CtrlK
BlogDocsLog inGet started
Tessl Logo

pantheon-ai/gitlab-ci-validator

Comprehensive toolkit for validating, linting, testing, and securing GitLab CI/CD pipeline configurations. Use this skill when working with GitLab CI/CD pipelines, validating pipeline syntax, debugging configuration issues, or implementing best practices.

Overall
score

100%

Does it follow best practices?

Validation for skill structure

Overview
Skills
Evals
Files

best-practices.mdreferences/

GitLab CI/CD Best Practices

Pipeline Design

Use Stages Effectively

Organize jobs into logical stages that represent your development workflow:

stages:
  - .pre          # Setup and validation
  - build         # Compilation and asset generation
  - test          # Testing and quality checks
  - scan          # Security scanning
  - deploy        # Deployment
  - .post         # Cleanup and notifications

Leverage DAG with needs

Create directed acyclic graphs to run jobs as soon as their dependencies complete:

stages:
  - build
  - test
  - deploy

build_frontend:
  stage: build
  script: npm run build:frontend

build_backend:
  stage: build
  script: go build ./cmd/server

test_frontend:
  stage: test
  needs: [build_frontend]  # Starts immediately after build_frontend
  script: npm test

test_backend:
  stage: test
  needs: [build_backend]   # Runs in parallel with test_frontend
  script: go test ./...

deploy:
  stage: deploy
  needs:
    - test_frontend
    - test_backend
  script: ./deploy.sh

Benefits:

  • Faster pipeline execution
  • Parallel job execution
  • Reduced waiting time

Use rules Instead of only/except

The rules keyword is more powerful and flexible:

# ❌ Deprecated approach
deploy_job:
  script: ./deploy.sh
  only:
    - main
    - tags
  except:
    - schedules

# ✅ Modern approach
deploy_job:
  script: ./deploy.sh
  rules:
    - if: '$CI_COMMIT_BRANCH == "main"'
    - if: '$CI_COMMIT_TAG'
    - if: '$CI_PIPELINE_SOURCE == "schedule"'
      when: never

Performance Optimization

Implement Effective Caching

Cache dependencies to avoid repeated downloads:

variables:
  CACHE_VERSION: "v1"
######
Work task 1.
Please extract the passage of the GitLab CI/CD best-practices page starting with "Comprehensive toolkit for" and going on through "follow best practices?".
Work task 2.
Sum up the GitLab CI/CD best-practices page in two sentences.

Stored items from a collection
######
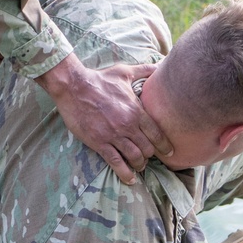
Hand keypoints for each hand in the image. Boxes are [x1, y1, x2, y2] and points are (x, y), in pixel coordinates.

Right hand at [35, 53, 171, 184]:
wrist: (73, 86)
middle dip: (150, 156)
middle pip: (148, 149)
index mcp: (136, 110)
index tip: (169, 152)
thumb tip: (161, 64)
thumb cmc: (99, 79)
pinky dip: (125, 173)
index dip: (165, 146)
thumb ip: (144, 70)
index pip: (157, 134)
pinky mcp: (99, 143)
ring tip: (139, 166)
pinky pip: (116, 163)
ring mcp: (113, 136)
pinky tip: (130, 179)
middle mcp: (128, 125)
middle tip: (149, 157)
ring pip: (135, 158)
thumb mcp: (124, 72)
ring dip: (139, 165)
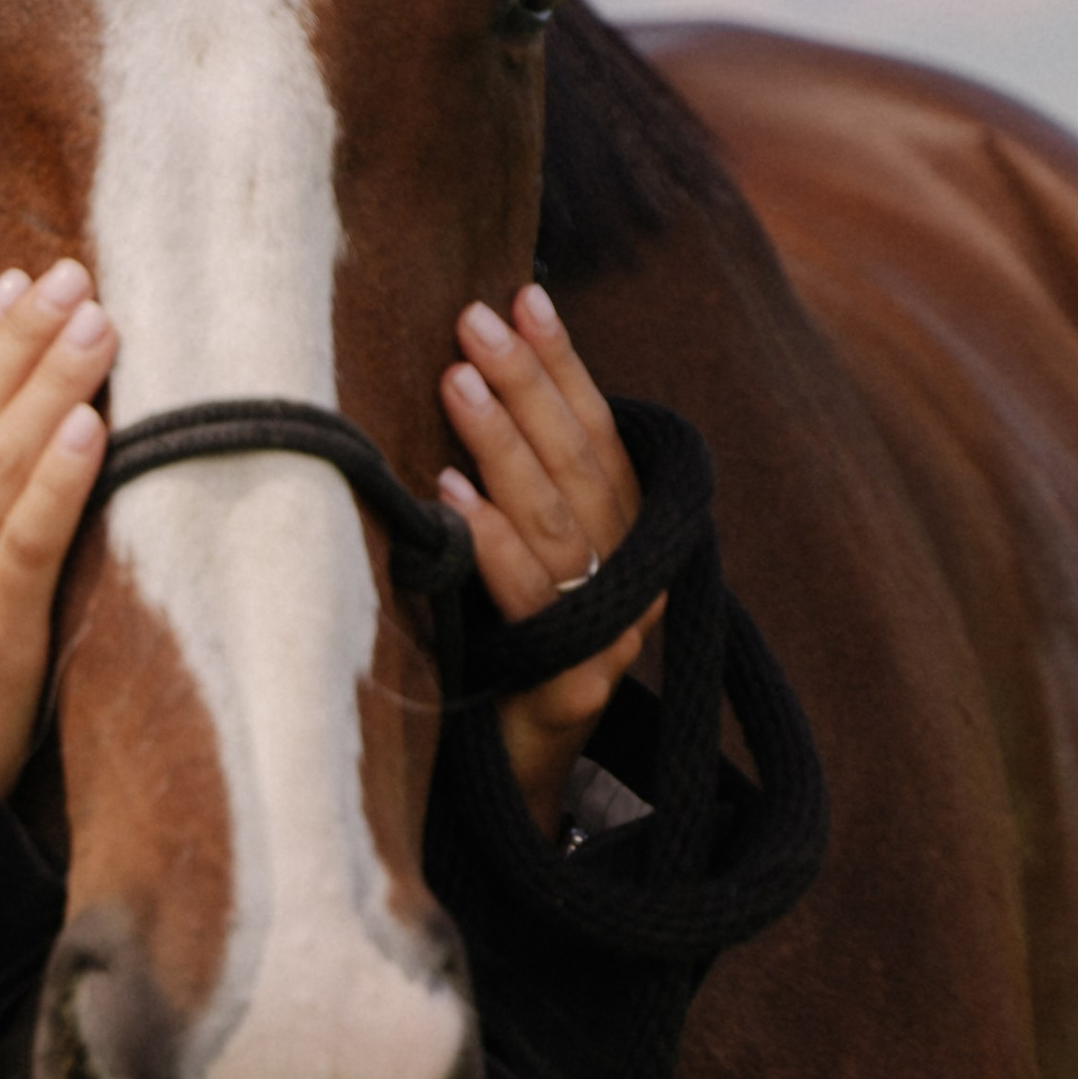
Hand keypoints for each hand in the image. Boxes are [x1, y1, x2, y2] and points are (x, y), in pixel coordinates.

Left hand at [438, 283, 660, 839]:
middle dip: (528, 384)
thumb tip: (466, 367)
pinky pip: (531, 600)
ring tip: (454, 380)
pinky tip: (447, 489)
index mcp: (625, 537)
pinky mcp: (571, 686)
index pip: (598, 433)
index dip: (565, 364)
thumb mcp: (513, 555)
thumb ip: (512, 480)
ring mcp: (607, 635)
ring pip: (557, 519)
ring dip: (503, 443)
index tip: (525, 294)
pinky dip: (490, 539)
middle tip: (473, 319)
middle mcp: (630, 578)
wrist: (511, 784)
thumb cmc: (502, 648)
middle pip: (580, 463)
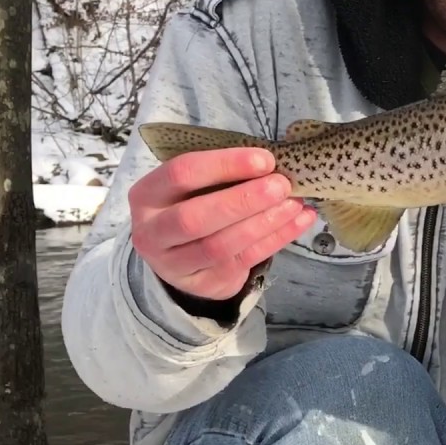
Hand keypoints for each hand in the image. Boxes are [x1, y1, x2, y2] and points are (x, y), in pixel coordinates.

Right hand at [127, 146, 317, 301]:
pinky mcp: (202, 284)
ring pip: (220, 246)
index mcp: (147, 195)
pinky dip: (275, 239)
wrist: (180, 257)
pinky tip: (299, 221)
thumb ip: (223, 174)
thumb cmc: (192, 206)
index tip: (265, 160)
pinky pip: (243, 261)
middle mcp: (152, 232)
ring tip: (295, 204)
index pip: (182, 174)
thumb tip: (272, 163)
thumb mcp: (194, 186)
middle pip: (195, 218)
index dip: (225, 164)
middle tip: (281, 186)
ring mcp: (174, 264)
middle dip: (243, 200)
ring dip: (264, 223)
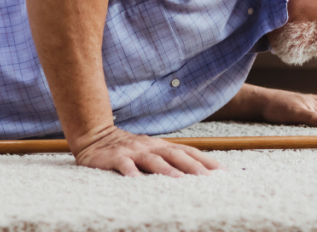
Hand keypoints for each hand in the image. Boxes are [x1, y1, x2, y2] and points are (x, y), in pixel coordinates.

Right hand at [73, 125, 223, 176]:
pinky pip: (123, 165)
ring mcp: (133, 151)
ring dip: (166, 170)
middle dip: (192, 166)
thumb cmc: (128, 148)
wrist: (94, 135)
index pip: (188, 151)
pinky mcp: (114, 157)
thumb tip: (195, 172)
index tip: (222, 172)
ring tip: (179, 180)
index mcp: (161, 145)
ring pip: (152, 159)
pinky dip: (130, 172)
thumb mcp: (150, 150)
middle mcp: (150, 146)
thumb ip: (169, 159)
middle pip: (175, 154)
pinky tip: (136, 181)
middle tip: (207, 178)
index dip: (205, 160)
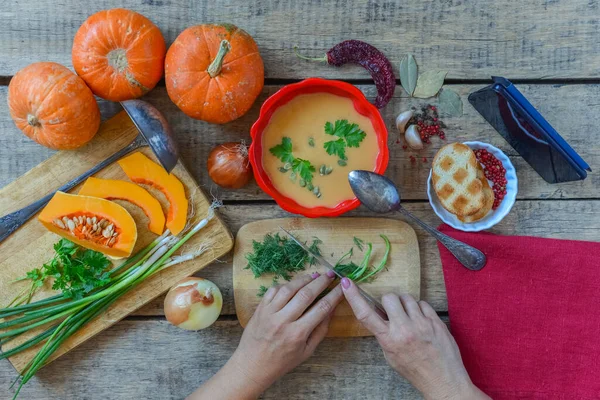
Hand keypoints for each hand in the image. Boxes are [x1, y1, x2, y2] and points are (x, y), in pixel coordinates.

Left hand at [189, 272, 342, 399]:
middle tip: (330, 274)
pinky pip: (273, 290)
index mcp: (298, 333)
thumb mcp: (307, 351)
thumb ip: (321, 330)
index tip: (341, 286)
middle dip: (321, 282)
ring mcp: (270, 313)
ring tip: (314, 275)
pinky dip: (285, 284)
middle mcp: (284, 320)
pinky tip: (294, 283)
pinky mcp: (260, 308)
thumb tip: (332, 309)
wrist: (252, 365)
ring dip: (304, 279)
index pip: (321, 308)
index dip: (334, 295)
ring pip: (289, 288)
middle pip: (306, 294)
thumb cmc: (283, 361)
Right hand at [340, 278, 489, 399]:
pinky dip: (420, 309)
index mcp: (389, 340)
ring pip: (407, 298)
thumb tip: (380, 314)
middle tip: (393, 311)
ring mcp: (421, 324)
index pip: (366, 314)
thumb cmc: (415, 369)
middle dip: (389, 301)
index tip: (346, 283)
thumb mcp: (391, 355)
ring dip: (405, 304)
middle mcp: (404, 329)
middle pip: (389, 297)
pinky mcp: (435, 321)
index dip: (354, 297)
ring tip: (410, 318)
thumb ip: (384, 334)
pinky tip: (422, 321)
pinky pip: (423, 303)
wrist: (443, 379)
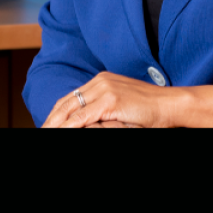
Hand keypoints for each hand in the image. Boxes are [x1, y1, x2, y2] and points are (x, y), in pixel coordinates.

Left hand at [42, 72, 212, 127]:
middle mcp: (99, 81)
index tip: (47, 126)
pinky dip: (68, 127)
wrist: (171, 105)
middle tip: (41, 131)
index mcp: (101, 80)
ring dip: (55, 125)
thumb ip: (102, 110)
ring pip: (70, 110)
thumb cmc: (150, 110)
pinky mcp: (110, 100)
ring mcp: (104, 89)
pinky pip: (81, 118)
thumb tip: (82, 121)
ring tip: (46, 132)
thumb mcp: (121, 106)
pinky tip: (60, 132)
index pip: (70, 98)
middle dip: (51, 121)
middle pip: (65, 103)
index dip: (56, 114)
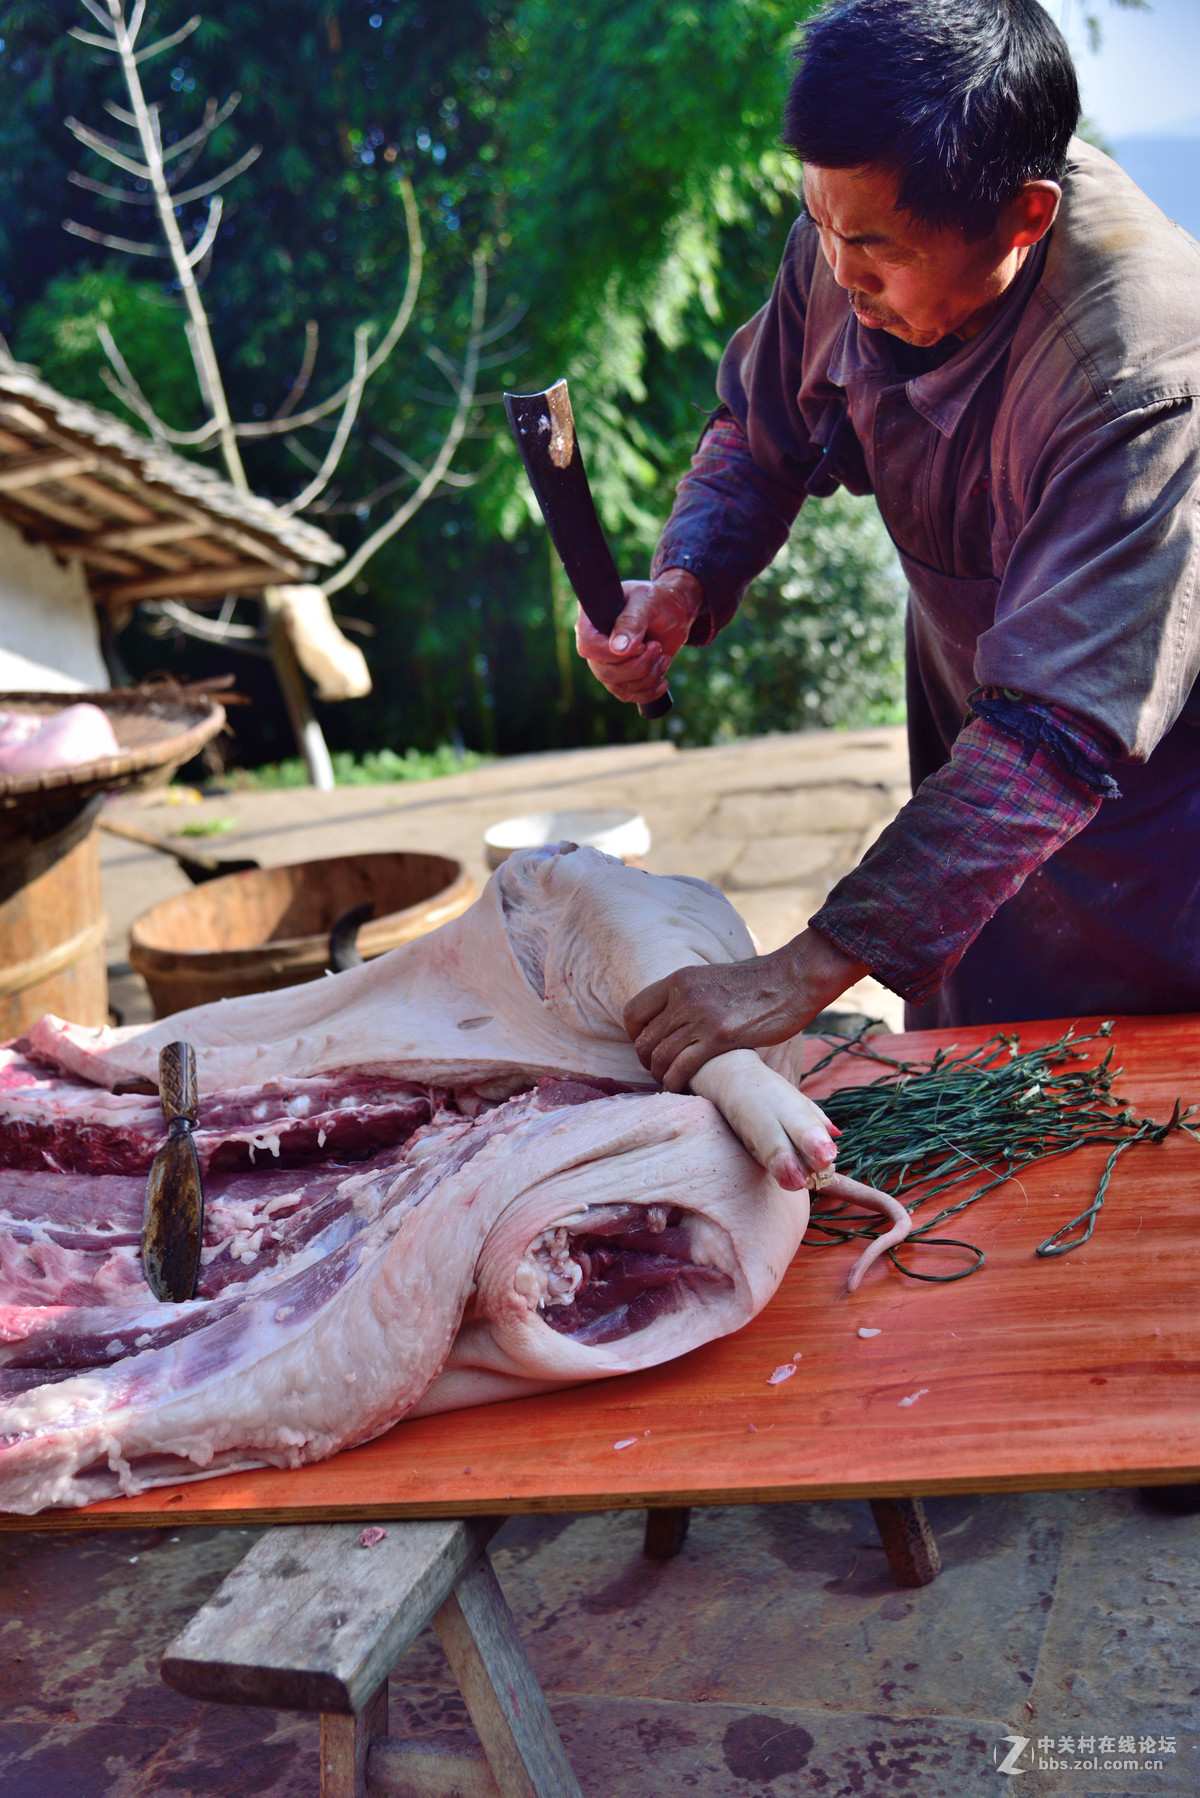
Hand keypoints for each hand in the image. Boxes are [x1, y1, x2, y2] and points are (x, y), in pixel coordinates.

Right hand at [575, 567, 702, 706]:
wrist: (675, 612)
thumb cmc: (659, 600)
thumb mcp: (647, 602)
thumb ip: (632, 622)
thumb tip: (618, 649)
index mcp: (592, 620)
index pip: (588, 646)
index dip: (614, 653)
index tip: (642, 645)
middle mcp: (595, 643)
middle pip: (604, 671)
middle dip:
######
Written answer 1.
Comprehensive toolkit for validating, linting, testing, and securing GitLab CI/CD pipeline configurations. Use this skill when working with GitLab CI/CD pipelines, validating pipeline syntax, debugging configuration issues, or implementing best practices.

Overall
score

100%

Does it follow best practices?

Written answer 2.
The GitLab CI/CD best-practices page advises organizing jobs into logical stages that reflect the development workflow and using needs to build directed acyclic graphs, so jobs run as soon as their dependencies complete, which it credits with faster, parallel execution and reduced waiting time. It also recommends the rules keyword, which it calls more powerful and flexible, over the deprecated only/except approach, and it advises caching dependencies to avoid repeated downloads.